**WORK TASK:** Determine the number of lines in the listing below where the string "depth" occurs; answer with the number alone.

**SUPPLIED MATERIAL:**
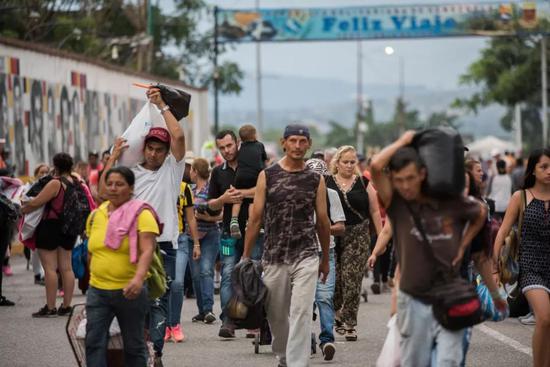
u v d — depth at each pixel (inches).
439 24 4106.8
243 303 773.9
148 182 823.7
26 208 1184.2
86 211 1201.4
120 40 3567.9
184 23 4554.6
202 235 1154.0
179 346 1003.3
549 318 757.3
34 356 940.6
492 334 1074.7
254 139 1050.1
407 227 612.1
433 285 607.2
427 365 617.6
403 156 599.2
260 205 775.7
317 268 772.6
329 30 4121.6
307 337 768.9
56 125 2265.0
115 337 719.1
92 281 695.1
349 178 1037.2
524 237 780.0
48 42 3334.2
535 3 4072.3
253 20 4106.8
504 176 1993.1
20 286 1542.8
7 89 2005.4
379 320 1192.8
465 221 615.5
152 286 723.4
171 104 826.2
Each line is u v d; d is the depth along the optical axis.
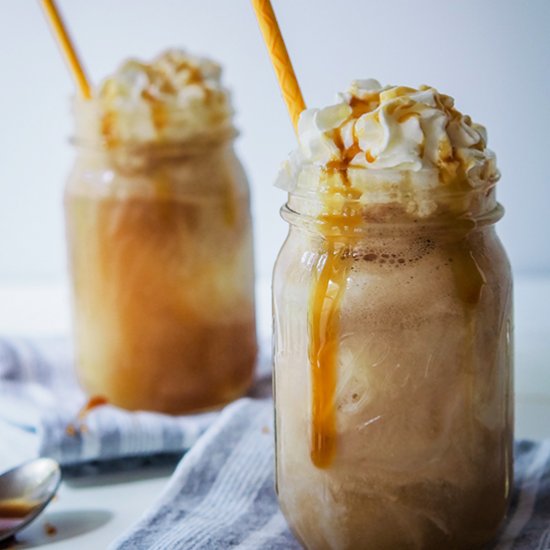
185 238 0.75
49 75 1.02
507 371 0.60
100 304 0.77
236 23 0.99
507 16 0.93
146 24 0.99
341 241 0.58
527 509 0.64
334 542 0.59
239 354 0.78
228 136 0.76
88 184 0.76
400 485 0.58
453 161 0.57
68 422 0.72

**RESPONSE AREA:** 2